Is this PR related to a JIRA ticket?
- Yes, the URL of the assoicated JIRA ticket is https://issues.apache.org/jira/browse/SEDONA-142. The PR name follows the format
[SEDONA-142] Add ST_Collect to Flink Catalog.
I actually created to JIRA tickets by accident (SEDONA-141). One could/should be deleted. Sorry for that.
What changes were proposed in this PR?
This is the first attempt to add ST_Collect aggregation to the flink api.
How was this patch tested?
In progress For myself I only tested aggregations with group by. I guess it would be necessary to test window/over aggregations as well. Does anyone have specific data/queries for these in mind?
Did this PR include necessary documentation updates?
Currently not.
In advance this pull request is mainly done to discuss if this is a feasible approach to implement ST_Collect. The PR would have to be cleaned up (split up), tests would need to be added and it would need to be documented.

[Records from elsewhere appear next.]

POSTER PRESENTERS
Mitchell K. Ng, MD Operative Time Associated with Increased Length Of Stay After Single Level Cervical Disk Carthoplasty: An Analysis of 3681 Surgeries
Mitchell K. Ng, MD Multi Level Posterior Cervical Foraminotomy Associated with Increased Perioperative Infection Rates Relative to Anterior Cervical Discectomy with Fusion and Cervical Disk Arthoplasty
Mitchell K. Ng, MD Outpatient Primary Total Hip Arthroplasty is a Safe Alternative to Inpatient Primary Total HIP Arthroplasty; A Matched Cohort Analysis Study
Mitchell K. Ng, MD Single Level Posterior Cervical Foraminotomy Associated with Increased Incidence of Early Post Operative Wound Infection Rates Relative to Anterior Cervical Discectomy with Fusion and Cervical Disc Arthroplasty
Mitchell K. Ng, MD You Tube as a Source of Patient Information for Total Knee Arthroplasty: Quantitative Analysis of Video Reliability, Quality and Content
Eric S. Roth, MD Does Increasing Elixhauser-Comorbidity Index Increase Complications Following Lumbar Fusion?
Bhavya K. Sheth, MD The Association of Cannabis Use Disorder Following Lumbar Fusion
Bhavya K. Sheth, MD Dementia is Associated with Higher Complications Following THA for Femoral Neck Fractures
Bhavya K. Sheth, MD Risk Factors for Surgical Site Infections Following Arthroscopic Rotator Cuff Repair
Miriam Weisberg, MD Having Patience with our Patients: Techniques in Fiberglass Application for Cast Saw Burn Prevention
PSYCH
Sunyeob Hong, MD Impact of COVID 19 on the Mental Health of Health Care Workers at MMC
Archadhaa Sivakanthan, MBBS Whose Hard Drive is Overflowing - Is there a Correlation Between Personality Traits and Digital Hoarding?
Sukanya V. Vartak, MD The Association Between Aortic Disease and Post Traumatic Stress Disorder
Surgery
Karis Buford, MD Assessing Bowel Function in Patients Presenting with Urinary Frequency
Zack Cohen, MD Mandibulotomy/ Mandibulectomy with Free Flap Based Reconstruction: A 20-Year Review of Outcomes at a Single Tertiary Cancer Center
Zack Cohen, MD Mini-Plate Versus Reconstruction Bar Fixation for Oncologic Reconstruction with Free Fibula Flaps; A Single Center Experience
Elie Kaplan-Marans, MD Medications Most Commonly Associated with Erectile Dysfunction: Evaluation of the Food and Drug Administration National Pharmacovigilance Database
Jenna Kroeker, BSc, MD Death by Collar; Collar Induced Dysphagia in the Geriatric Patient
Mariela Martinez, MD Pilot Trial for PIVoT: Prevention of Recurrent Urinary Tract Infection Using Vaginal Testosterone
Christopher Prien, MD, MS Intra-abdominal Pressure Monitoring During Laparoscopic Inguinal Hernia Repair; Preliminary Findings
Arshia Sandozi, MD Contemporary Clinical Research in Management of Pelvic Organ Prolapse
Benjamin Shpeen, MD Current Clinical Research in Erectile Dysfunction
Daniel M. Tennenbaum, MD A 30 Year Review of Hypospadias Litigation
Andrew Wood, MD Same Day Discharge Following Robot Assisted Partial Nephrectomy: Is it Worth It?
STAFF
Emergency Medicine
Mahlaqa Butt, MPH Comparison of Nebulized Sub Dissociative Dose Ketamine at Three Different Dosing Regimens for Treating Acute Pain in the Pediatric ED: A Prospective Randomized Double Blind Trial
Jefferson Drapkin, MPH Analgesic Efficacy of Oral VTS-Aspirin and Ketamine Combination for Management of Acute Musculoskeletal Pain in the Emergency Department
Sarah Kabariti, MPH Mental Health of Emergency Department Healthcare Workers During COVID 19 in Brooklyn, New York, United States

I basically took the Internal Collect Aggregator from flink-table and adjusted it's types, letting it return a GeometryCollection. The getTypeInference needs to be overriden otherwise reflection fails for the mapview / selecting the right serializer fails. One Problem is/was that this function is not instantiated from a BuiltInFunctionDefinition/, so it is not possible to implement it as BuiltInAggregateFunction and let it pass a SpecializedFunction.SpecializedContext to its constructor. And flinks collect function is constructed through its AggFunctionFactory which also passes the argType. So I needed to pass the Datatype for the geometry manually when constructing and adding it to the catalog, therefore needing a util function in the registrator.

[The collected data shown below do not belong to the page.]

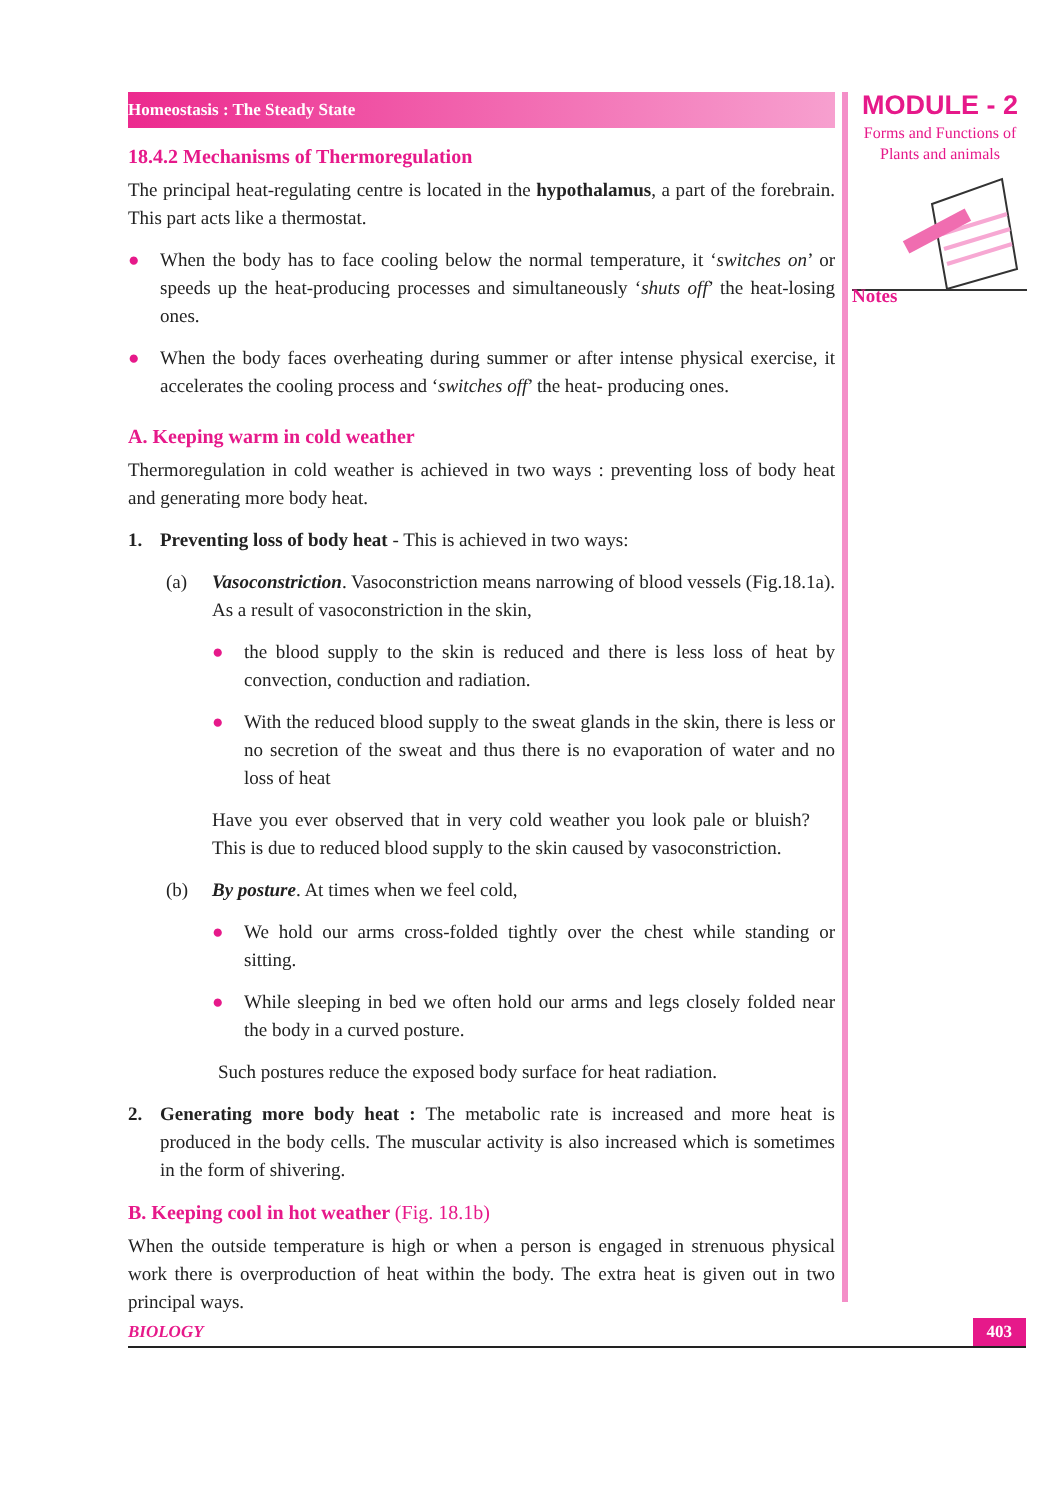MODULE - 2
Forms and Functions of
Plants and animals
Notes
Homeostasis : The Steady State
18.4.2 Mechanisms of Thermoregulation
The principal heat-regulating centre is located in the hypothalamus, a part of the forebrain. This part acts like a thermostat.
● When the body has to face cooling below the normal temperature, it ‘switches on’ or speeds up the heat-producing processes and simultaneously ‘shuts off’ the heat-losing ones.
● When the body faces overheating during summer or after intense physical exercise, it accelerates the cooling process and ‘switches off’ the heat- producing ones.
A. Keeping warm in cold weather
Thermoregulation in cold weather is achieved in two ways : preventing loss of body heat and generating more body heat.
1. Preventing loss of body heat - This is achieved in two ways:
(a) Vasoconstriction. Vasoconstriction means narrowing of blood vessels (Fig.18.1a). As a result of vasoconstriction in the skin,
● the blood supply to the skin is reduced and there is less loss of heat by convection, conduction and radiation.
● With the reduced blood supply to the sweat glands in the skin, there is less or no secretion of the sweat and thus there is no evaporation of water and no loss of heat
Have you ever observed that in very cold weather you look pale or bluish? This is due to reduced blood supply to the skin caused by vasoconstriction.
(b) By posture. At times when we feel cold,
● We hold our arms cross-folded tightly over the chest while standing or sitting.
● While sleeping in bed we often hold our arms and legs closely folded near the body in a curved posture.
Such postures reduce the exposed body surface for heat radiation.
2. Generating more body heat : The metabolic rate is increased and more heat is produced in the body cells. The muscular activity is also increased which is sometimes in the form of shivering.
B. Keeping cool in hot weather (Fig. 18.1b)
When the outside temperature is high or when a person is engaged in strenuous physical work there is overproduction of heat within the body. The extra heat is given out in two principal ways.
BIOLOGY 403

If needed I add separate prs to ST_MakeValid which is an almost 1-t port/copy from the spark version, and the ST_Intersection, ST_Difference which just wrap the jts locationtech functions.
Thanks for your contribution. I have a much neat implementation of spatial aggregation in Flink using the UDAF api. It has been there for a while and I just forgot to create a PR.

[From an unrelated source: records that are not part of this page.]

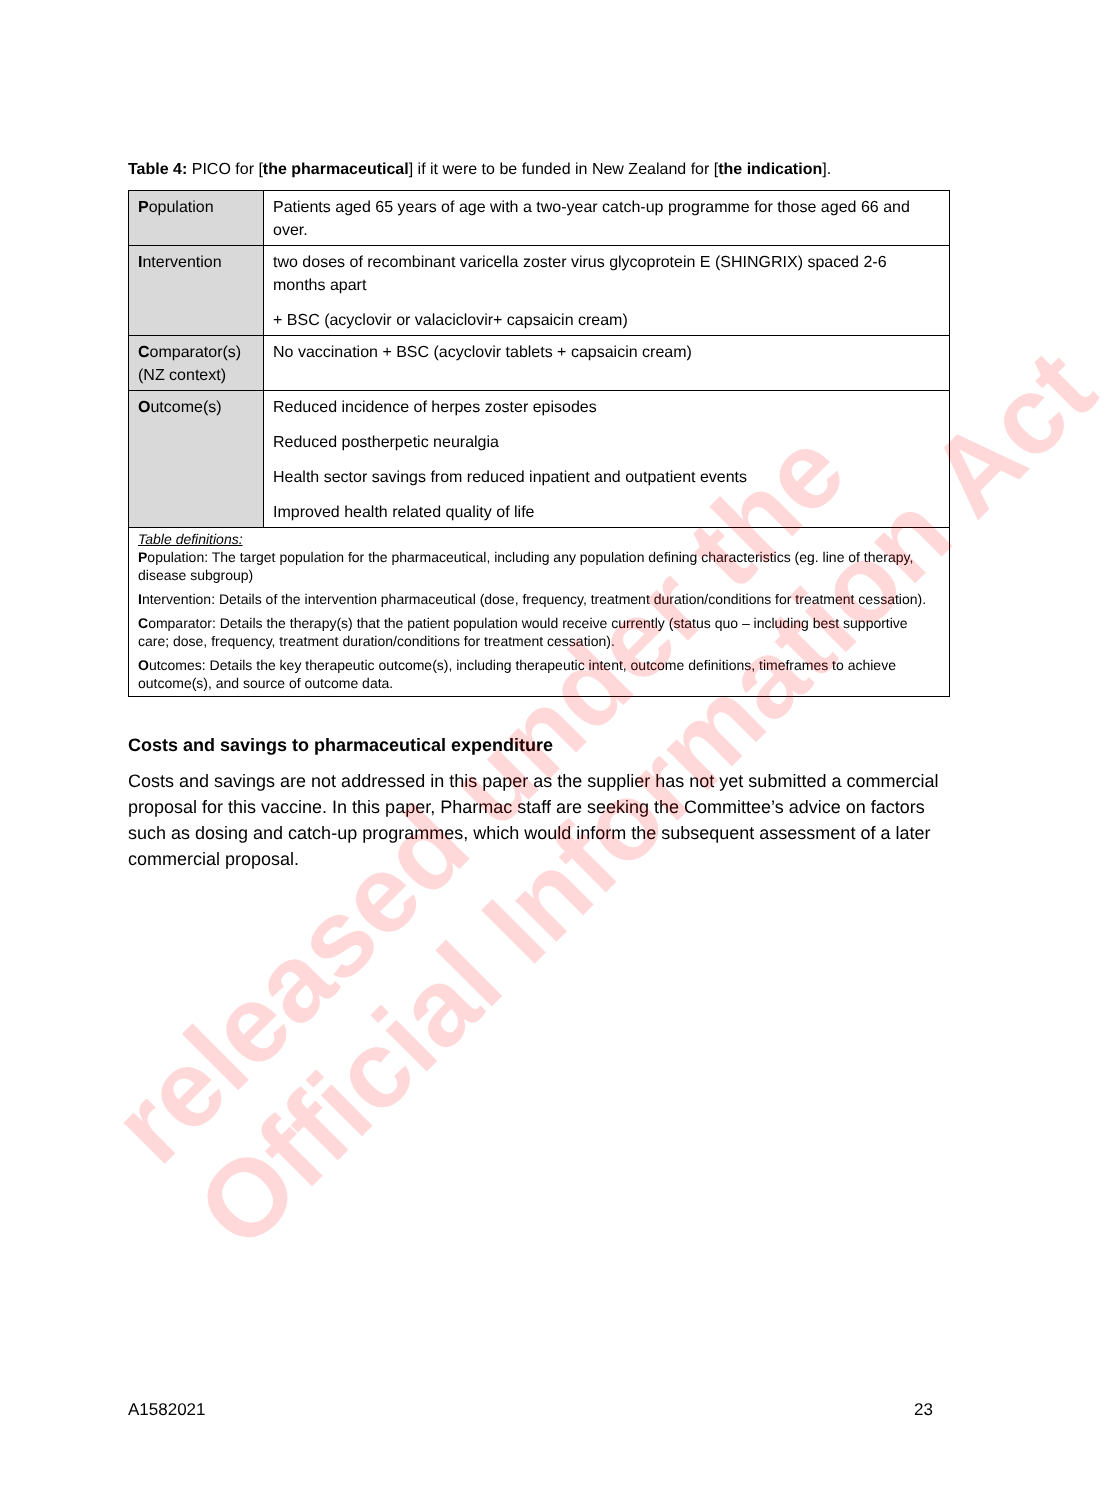Table 4: PICO for [the pharmaceutical] if it were to be funded in New Zealand for [the indication].
| P opulation | Patients aged 65 years of age with a two-year catch-up programme for those aged 66 and over. |
| I ntervention | two doses of recombinant varicella zoster virus glycoprotein E (SHINGRIX) spaced 2-6 months apart + BSC (acyclovir or valaciclovir+ capsaicin cream) |
| C omparator(s) (NZ context) | No vaccination + BSC (acyclovir tablets + capsaicin cream) |
| O utcome(s) | Reduced incidence of herpes zoster episodes Reduced postherpetic neuralgia Health sector savings from reduced inpatient and outpatient events Improved health related quality of life |
| Table definitions: P opulation: The target population for the pharmaceutical, including any population defining characteristics (eg. line of therapy, disease subgroup) I ntervention: Details of the intervention pharmaceutical (dose, frequency, treatment duration/conditions for treatment cessation). C omparator: Details the therapy(s) that the patient population would receive currently (status quo – including best supportive care; dose, frequency, treatment duration/conditions for treatment cessation). O utcomes: Details the key therapeutic outcome(s), including therapeutic intent, outcome definitions, timeframes to achieve outcome(s), and source of outcome data. | |
Costs and savings to pharmaceutical expenditure
Costs and savings are not addressed in this paper as the supplier has not yet submitted a commercial proposal for this vaccine. In this paper, Pharmac staff are seeking the Committee’s advice on factors such as dosing and catch-up programmes, which would inform the subsequent assessment of a later commercial proposal.
A1582021 23
released under the
Official Information Act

I will create a new PR in one or two days. Then you can follow my implementation to tweak your ST_Collect a bit.
Thanks for your contribution. I have a much neat implementation of spatial aggregation in Flink using the UDAF api. It has been there for a while and I just forgot to create a PR.
I will create a new PR in one or two days. Then you can follow my implementation to tweak your ST_Collect a bit.
Sounds good. As stated earlier this really just is a copy/minimal port of flinks built in CollectAggFunction with a different output type (GeometryCollection instead of a MultiSet<Geometry> ) using the AggregateFunction Interface instead of BuiltInAggregateFunction.
Please see PR #672 for the updates
Hi, sorry for the late response. I saw that this was marked as part of the milestone. Unfortunately time is limited for me right now and I am not able to work on this for the next 1-2 weeks. If there is a scheduled timeline for the release of 1.3, I guess this PR should not hold it back. If in the meantime someone else wants to improve this PR feel free to do so, otherwise I hopefully will be able to do this roughly until the beginning of October.